It’s hard to pinpoint the reason why the Tampa Bay Buccaneers were handed such a drubbing against the Chicago Bears (48-10) on Sunday, but here are the major factors contributing to the loss. If the Bucs don’t do something soon with the bye week, head coach Dirk Koetter will be punching his ticket out of here.
Penalties became the biggest drive killers. They’ve been a problem that’s plagued the team in recent years and a key factor in their two losses this season. Penalties from the second drive on dashed any momentum the offense was looking to build up.
Since the Bears’ opening scoring drive, the Bucs had two opportunities to respond before an offensive holding from tight end OJ Howard extended a 2nd and 5 to a 2nd and 15. It went downhill as the Bears scored a TD on the next six consecutive possessions. Not to place sole blame on Howard, but in a game of inches and momentum, the Bears never let their foot off the Bucs’ throat from there on out.

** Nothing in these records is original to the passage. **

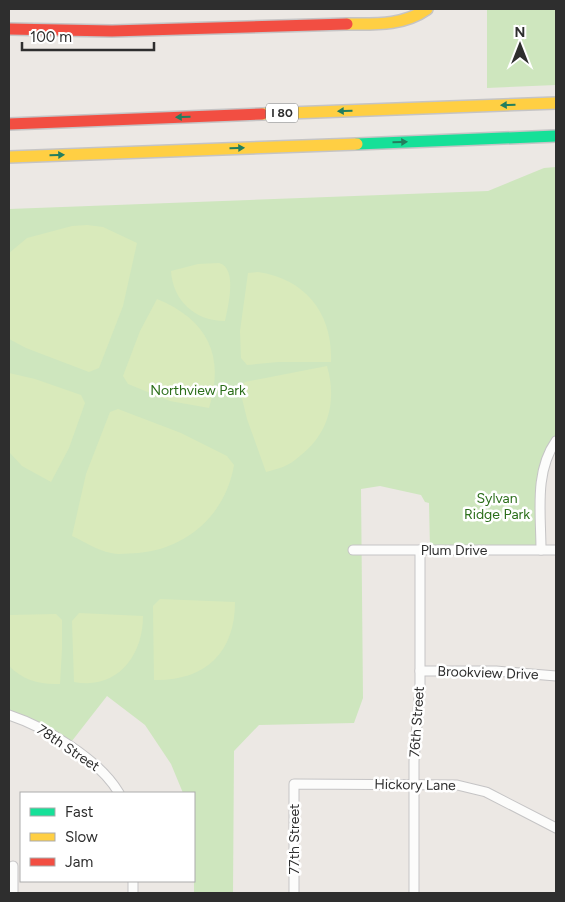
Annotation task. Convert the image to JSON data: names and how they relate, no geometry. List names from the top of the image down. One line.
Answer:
{"streets":{"main road":["I 80"],"street":["Plum Drive","Brookview Drive","76th Street","78th Street","Hickory Lane","77th Street"]},"crossings":[["Plum Drive","76th Street"],["Brookview Drive","76th Street"],["76th Street","Hickory Lane"],["Hickory Lane","77th Street"]],"parks":["Northview Park","Sylvan Ridge Park"],"legend":["Fast","Slow","Jam"],"scale_bar":"100 m","north":"top"}
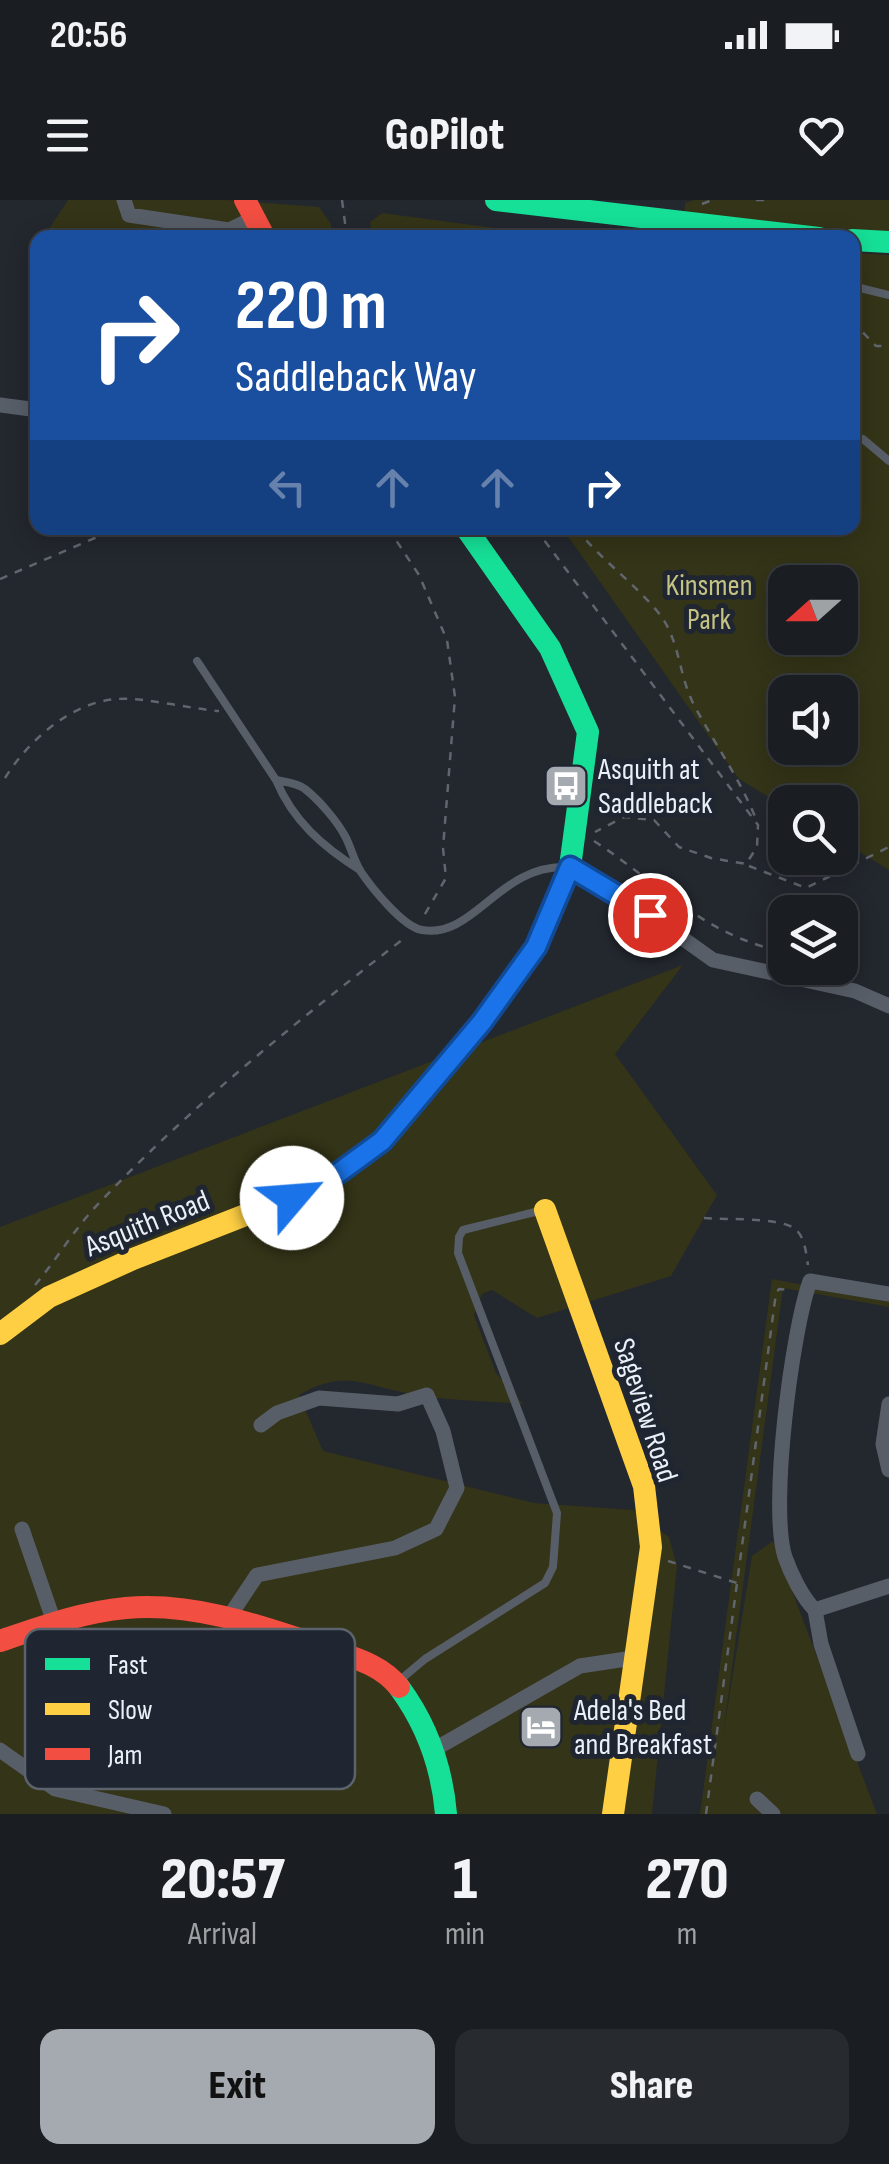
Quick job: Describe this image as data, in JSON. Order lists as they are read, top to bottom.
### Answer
{
  "streets": {
    "street": ["Asquith Road", "Sageview Road"]
  },
  "parks": ["Kinsmen Park"],
  "places": {
    "bus stop": ["Asquith at Saddleback"],
    "hotel": ["Adela's Bed and Breakfast"]
  },
  "legend": ["Fast", "Slow", "Jam"],
  "north": "left",
  "page": {
    "status": "20:56",
    "header": "GoPilot",
    "turn": ["220 m", "Saddleback Way"],
    "eta": [
      "20:57",
      "Arrival",
      "1",
      "min",
      "270",
      "m"
    ],
    "buttons": ["Exit", "Share"]
  }
}
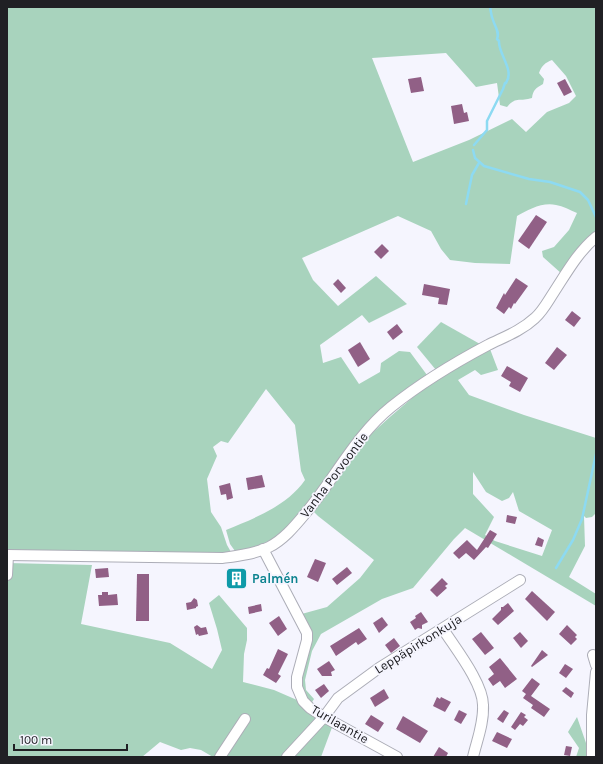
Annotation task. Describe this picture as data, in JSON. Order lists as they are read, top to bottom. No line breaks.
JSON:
{"streets":{"street":["Vanha Porvoontie","Leppäpirkonkuja","Turilaantie"]},"crossings":[["Vanha Porvoontie","Turilaantie"],["Leppäpirkonkuja","Turilaantie"]],"places":{"building":["Palmén"]},"scale_bar":"100 m"}
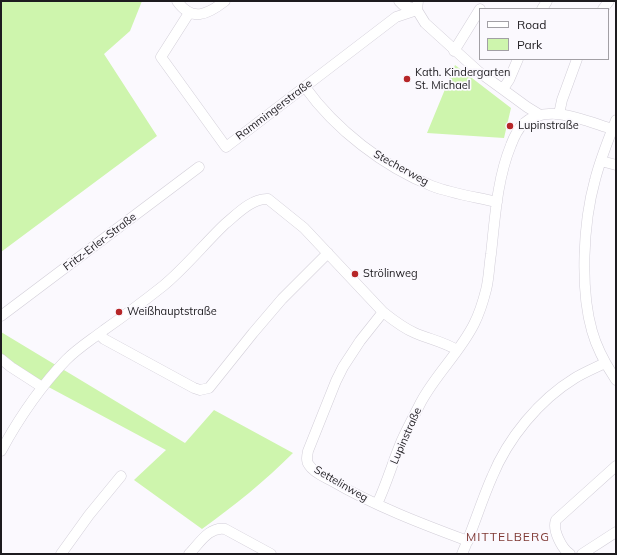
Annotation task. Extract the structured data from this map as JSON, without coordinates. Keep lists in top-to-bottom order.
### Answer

Bears Continuously Attacked the Bucs Weak Secondary
When the Bucs began the season, they struck early and often. The Bears’ offensive line gave quarterback Mitch Trubisky plenty of time to throw and provided enough blocking to trample the defense in the air and through the ground.
Trubisky, who before today never threw for more than two TDs a game, threw a career high six TDs, almost breaking the NFL record for TD passes in a game, and for 354 yards against a heavily depleted Bucs secondary. He also accounted for 397 of the 483 total yards of offense. Running back Tarik Cohen and wide receiver Taylor Gabriel caught for a combined 225 receiving yards and 3 TDs, often burning a grossly mismatched secondary.
Despite amassing a combined 131 yards on the ground from Tribusky, Cohen, and RB Jordan Howard, they didn’t score a running TD. The Bucs’ defense only managed to sack Tribusky once and hit him 3 times, only missing seven passes.
Bears’ Defense was Relentless
The Bears’ defense, led by Khalil Mack, regularly teed off of both Bucs QBs Ryan Fitzpatrick and Jameis Winston during the second half, accounting for four sacks and seven hits. Tipped balls and errant throws resulted in three interceptions. Desperation from not letting the game get out of hand naturally forced the Bucs to remain one-dimensional.
The only person who had a salvageable day was Bucs WR DeSean Jackson, who had 5 catches for 112 yards but zero TDs. The Bears’ defense also bottled up second rounder RB’s Ronald Jones and starter Peyton Barber, holding them to a paltry 53 yards. Winston and Fitzpatrick were held to 251 yards passing combined.